▶ _BRIEF_: Can you repeat the part of the listing that opens with the line containing "SCOIL SAMBA" and runs through the end of the listing, leaving out the pictures?

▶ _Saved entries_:

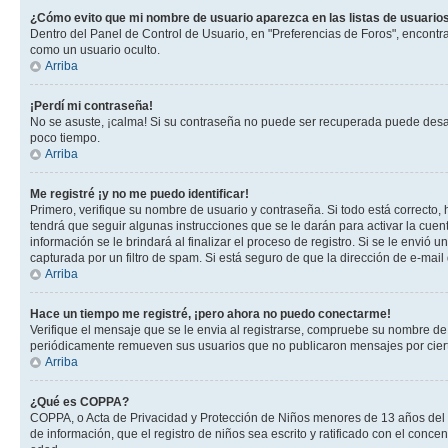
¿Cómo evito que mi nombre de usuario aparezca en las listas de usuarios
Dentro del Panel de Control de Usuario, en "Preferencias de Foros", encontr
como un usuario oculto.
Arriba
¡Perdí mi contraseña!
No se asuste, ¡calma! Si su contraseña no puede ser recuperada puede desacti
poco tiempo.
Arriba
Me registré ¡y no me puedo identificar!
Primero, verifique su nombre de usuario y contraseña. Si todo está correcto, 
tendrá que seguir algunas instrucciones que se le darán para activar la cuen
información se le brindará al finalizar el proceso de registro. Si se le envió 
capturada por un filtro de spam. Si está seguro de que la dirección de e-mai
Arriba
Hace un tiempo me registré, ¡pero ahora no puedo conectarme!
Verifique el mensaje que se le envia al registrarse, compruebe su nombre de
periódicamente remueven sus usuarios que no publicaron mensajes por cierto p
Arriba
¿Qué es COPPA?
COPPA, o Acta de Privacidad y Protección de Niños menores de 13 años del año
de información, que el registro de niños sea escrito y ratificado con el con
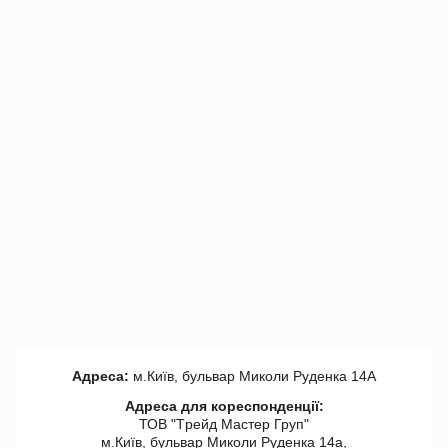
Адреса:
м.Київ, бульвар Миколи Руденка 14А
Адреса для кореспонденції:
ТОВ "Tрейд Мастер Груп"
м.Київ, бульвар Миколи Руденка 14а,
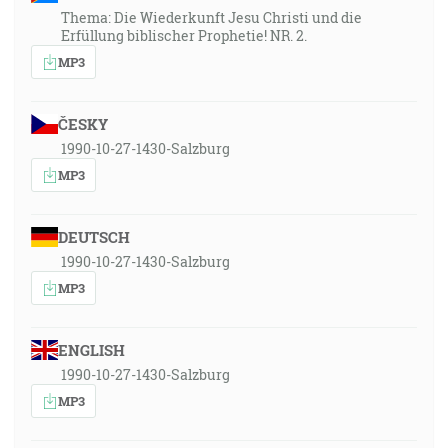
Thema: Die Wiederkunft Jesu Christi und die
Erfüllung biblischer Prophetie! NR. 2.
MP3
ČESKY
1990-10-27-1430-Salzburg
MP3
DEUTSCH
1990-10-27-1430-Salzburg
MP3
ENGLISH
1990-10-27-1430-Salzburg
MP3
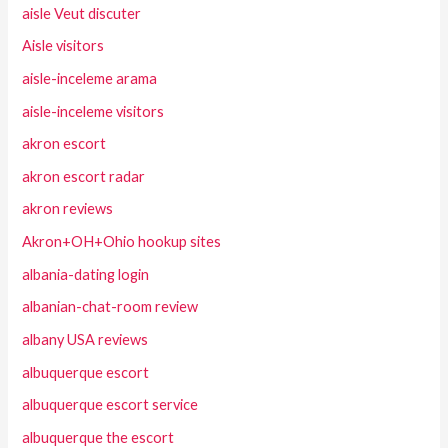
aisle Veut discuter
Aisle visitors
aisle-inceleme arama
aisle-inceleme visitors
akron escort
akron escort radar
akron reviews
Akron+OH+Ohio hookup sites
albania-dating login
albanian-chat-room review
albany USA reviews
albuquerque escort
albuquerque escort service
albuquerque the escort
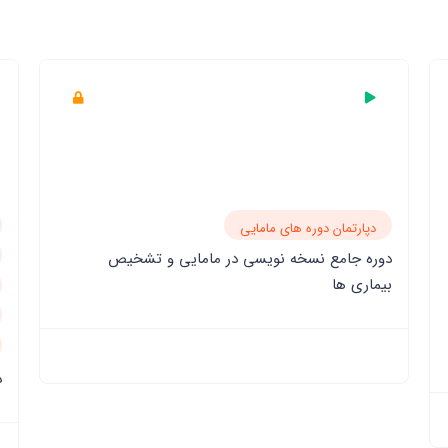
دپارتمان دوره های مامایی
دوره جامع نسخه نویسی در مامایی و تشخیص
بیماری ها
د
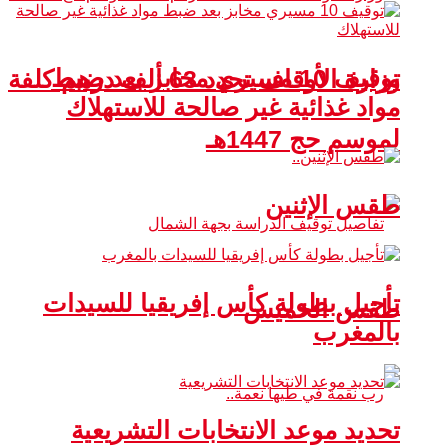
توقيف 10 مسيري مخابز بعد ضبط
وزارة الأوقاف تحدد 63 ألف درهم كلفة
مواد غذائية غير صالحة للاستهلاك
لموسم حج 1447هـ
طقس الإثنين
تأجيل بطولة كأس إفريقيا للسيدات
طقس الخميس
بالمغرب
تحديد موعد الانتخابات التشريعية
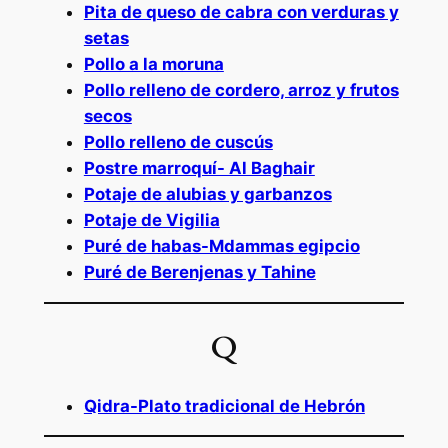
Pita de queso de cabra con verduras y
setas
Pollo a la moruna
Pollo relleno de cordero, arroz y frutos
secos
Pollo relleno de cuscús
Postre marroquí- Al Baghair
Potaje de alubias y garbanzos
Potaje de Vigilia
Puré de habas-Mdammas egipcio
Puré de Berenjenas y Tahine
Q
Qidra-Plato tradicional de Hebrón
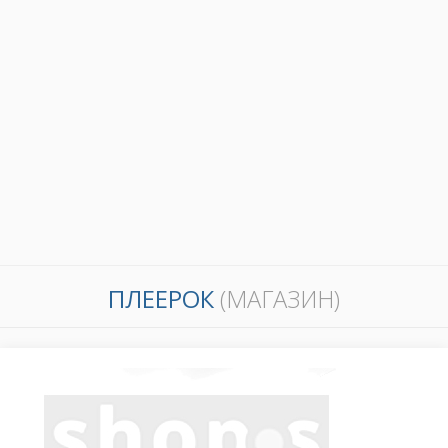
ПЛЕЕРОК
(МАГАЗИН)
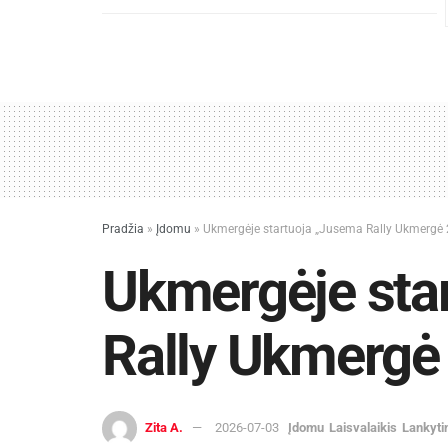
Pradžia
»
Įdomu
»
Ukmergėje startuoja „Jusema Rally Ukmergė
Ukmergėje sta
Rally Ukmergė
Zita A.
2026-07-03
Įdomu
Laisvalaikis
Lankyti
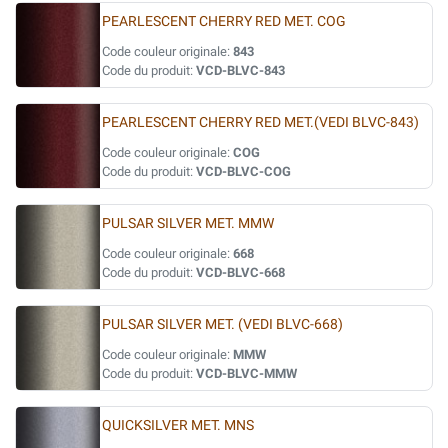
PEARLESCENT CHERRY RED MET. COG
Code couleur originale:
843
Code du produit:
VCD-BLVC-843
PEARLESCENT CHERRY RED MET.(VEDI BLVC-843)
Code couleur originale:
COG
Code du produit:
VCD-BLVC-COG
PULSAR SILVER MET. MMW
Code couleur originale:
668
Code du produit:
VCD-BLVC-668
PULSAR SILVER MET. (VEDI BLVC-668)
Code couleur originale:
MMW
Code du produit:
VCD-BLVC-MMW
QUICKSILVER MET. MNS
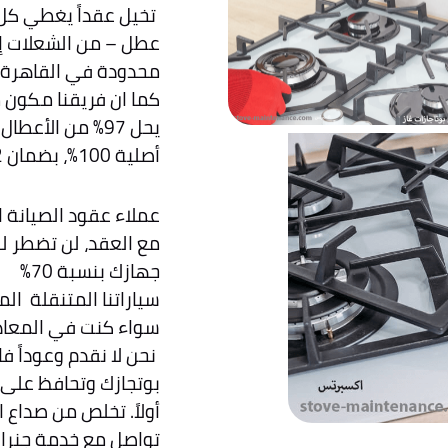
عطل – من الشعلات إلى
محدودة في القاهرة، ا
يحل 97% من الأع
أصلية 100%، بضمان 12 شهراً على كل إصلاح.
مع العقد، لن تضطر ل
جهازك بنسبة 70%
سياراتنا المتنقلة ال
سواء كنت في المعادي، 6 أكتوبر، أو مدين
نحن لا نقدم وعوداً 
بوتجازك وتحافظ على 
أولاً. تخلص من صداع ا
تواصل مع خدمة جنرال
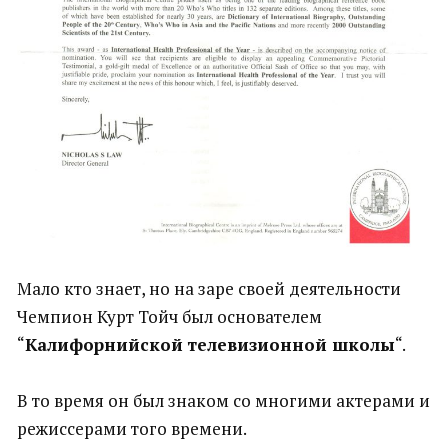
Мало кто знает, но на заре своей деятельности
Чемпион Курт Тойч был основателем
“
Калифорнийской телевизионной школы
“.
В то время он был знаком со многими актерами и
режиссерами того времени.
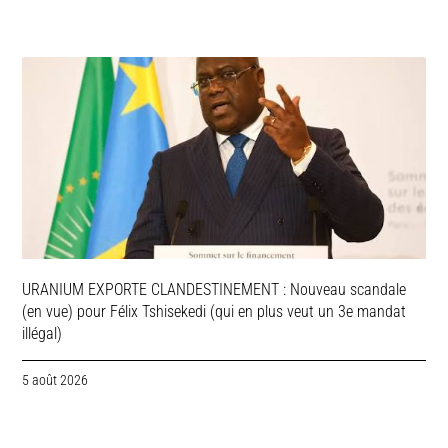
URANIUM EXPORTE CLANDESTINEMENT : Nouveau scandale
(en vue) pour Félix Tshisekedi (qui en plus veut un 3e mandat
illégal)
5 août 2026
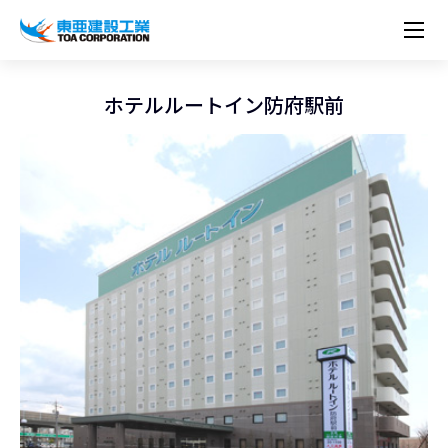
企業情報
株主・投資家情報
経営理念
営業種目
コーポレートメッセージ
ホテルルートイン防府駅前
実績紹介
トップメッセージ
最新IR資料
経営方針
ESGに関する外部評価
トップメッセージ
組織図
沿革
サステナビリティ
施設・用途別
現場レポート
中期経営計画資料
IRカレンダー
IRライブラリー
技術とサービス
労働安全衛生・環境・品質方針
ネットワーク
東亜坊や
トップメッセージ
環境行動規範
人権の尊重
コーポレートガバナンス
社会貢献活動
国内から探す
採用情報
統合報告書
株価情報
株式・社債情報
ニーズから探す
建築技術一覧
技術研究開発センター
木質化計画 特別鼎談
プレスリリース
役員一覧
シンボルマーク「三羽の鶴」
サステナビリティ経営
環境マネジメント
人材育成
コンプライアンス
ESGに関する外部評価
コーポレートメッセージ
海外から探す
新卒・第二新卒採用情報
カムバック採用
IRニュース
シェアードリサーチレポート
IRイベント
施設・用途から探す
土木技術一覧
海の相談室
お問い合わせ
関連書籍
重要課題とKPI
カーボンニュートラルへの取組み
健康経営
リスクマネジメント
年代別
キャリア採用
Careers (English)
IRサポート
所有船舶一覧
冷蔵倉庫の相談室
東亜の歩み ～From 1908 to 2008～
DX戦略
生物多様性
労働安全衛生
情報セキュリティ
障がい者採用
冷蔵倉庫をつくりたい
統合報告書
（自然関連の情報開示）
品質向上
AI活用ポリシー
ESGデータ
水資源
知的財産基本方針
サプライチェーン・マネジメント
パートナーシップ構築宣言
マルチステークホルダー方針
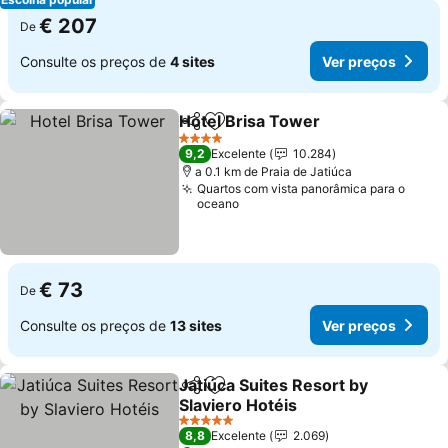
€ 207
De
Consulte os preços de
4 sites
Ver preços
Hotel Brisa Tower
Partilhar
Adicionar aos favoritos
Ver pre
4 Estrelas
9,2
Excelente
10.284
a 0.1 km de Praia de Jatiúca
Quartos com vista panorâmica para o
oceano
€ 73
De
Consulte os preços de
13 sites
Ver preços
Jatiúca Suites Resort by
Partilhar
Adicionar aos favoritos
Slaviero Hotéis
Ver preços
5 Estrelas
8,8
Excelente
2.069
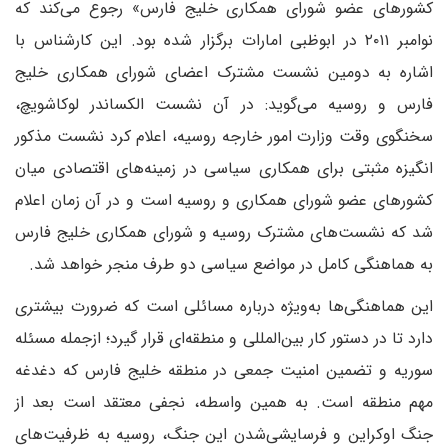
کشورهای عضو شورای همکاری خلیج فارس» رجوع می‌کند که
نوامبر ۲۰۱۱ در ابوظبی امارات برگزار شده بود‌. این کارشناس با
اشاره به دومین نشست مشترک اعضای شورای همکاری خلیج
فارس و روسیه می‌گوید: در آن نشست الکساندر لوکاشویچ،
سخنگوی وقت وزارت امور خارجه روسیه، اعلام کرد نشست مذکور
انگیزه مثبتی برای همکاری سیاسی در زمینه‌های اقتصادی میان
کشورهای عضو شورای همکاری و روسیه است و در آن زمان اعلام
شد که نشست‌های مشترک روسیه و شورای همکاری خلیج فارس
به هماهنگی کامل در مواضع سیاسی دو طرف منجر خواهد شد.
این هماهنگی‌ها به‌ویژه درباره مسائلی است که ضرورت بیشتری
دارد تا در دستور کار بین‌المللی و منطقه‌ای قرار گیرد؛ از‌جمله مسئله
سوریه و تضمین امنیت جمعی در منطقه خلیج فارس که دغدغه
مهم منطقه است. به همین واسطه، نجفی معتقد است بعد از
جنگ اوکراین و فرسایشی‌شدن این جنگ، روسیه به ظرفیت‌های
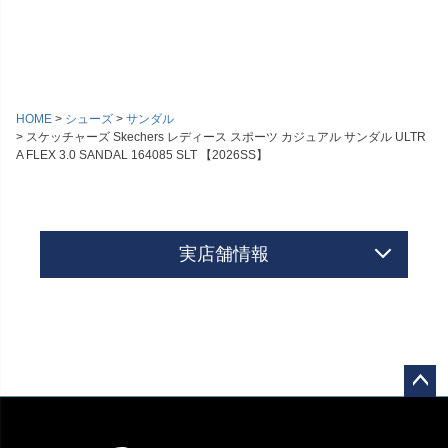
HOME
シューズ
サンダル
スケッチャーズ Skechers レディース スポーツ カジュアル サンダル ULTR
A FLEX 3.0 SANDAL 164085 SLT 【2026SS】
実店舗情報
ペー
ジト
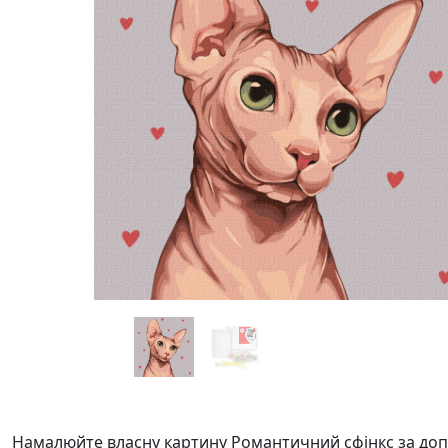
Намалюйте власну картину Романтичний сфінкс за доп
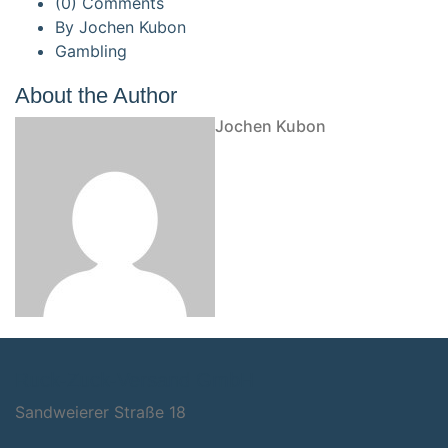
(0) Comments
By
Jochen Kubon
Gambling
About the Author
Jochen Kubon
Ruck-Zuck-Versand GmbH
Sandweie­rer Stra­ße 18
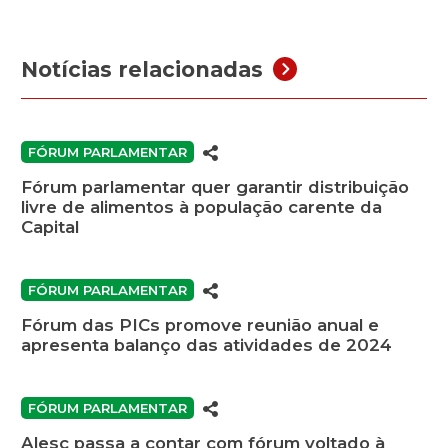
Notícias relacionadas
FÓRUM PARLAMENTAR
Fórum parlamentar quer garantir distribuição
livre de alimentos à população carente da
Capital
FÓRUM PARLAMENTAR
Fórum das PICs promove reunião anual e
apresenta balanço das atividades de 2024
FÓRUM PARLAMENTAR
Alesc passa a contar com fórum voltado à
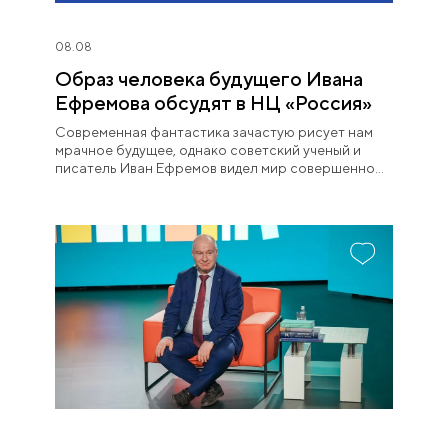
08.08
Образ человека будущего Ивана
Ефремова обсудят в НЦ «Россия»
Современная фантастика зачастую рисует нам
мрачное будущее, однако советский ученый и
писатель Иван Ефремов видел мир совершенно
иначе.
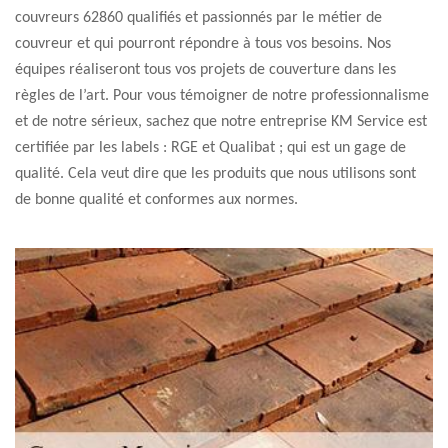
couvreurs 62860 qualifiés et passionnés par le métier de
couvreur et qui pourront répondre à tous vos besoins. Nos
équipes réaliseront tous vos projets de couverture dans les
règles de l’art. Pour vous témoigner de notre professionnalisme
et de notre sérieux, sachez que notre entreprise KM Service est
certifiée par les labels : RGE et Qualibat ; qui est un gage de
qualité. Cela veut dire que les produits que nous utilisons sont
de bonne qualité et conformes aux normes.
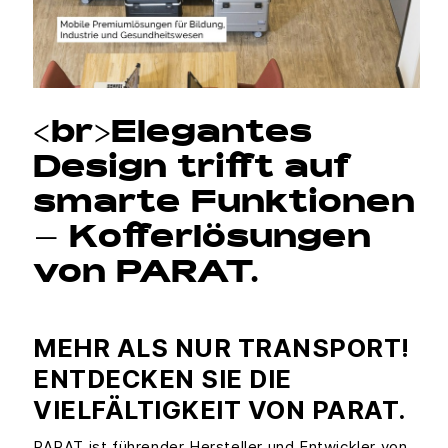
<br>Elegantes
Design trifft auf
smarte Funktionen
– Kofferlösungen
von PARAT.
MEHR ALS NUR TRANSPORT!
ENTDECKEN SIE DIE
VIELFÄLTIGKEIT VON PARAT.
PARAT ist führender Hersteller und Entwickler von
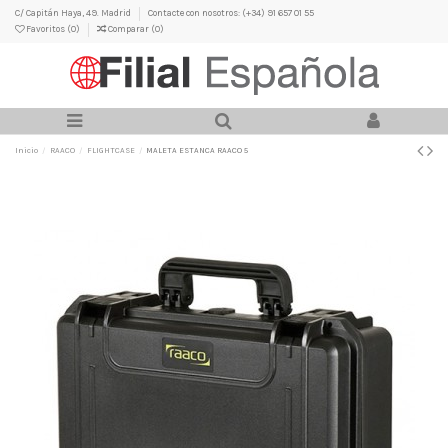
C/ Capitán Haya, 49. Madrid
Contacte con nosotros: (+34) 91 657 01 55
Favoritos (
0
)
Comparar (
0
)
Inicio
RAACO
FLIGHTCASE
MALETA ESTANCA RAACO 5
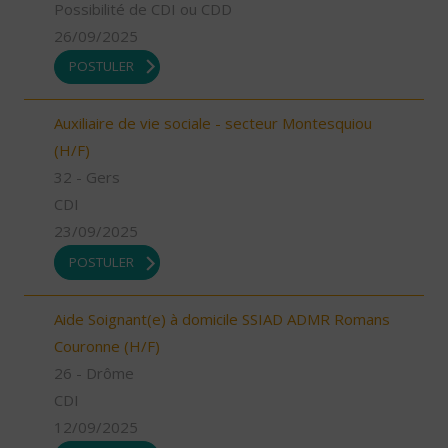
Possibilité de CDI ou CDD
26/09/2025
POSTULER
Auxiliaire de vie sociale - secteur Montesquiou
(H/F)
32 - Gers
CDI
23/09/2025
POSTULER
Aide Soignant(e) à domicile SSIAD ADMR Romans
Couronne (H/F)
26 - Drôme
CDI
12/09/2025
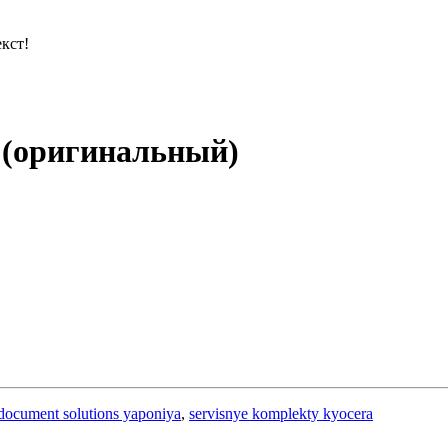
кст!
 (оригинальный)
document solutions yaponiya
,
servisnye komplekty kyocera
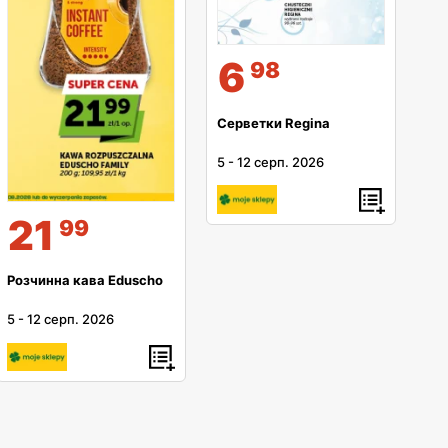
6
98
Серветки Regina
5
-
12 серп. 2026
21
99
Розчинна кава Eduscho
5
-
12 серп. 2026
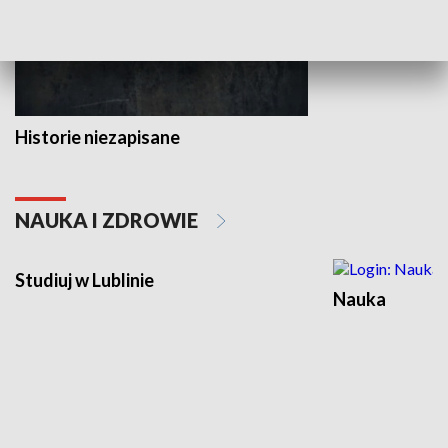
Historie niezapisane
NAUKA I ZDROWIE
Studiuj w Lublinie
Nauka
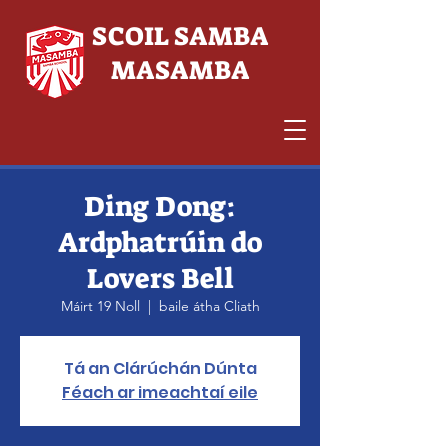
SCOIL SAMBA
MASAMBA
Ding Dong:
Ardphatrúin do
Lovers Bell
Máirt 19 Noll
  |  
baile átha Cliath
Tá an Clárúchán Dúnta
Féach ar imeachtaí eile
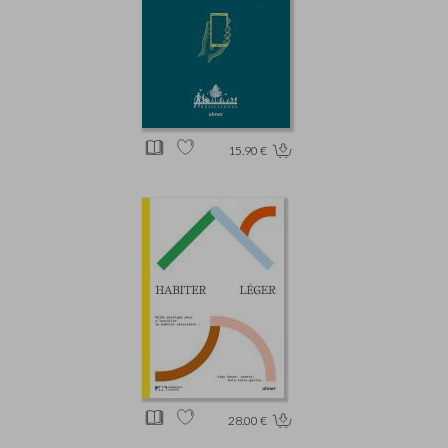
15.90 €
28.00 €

▶ _EXERCISE SOLUTION_:
SCOIL SAMBA
MASAMBA
Ding Dong:
Ardphatrúin do
Lovers Bell
Máirt 19 Noll
  |  
baile átha Cliath
Tá an Clárúchán Dúnta
Féach ar imeachtaí eile
15.90 €
28.00 €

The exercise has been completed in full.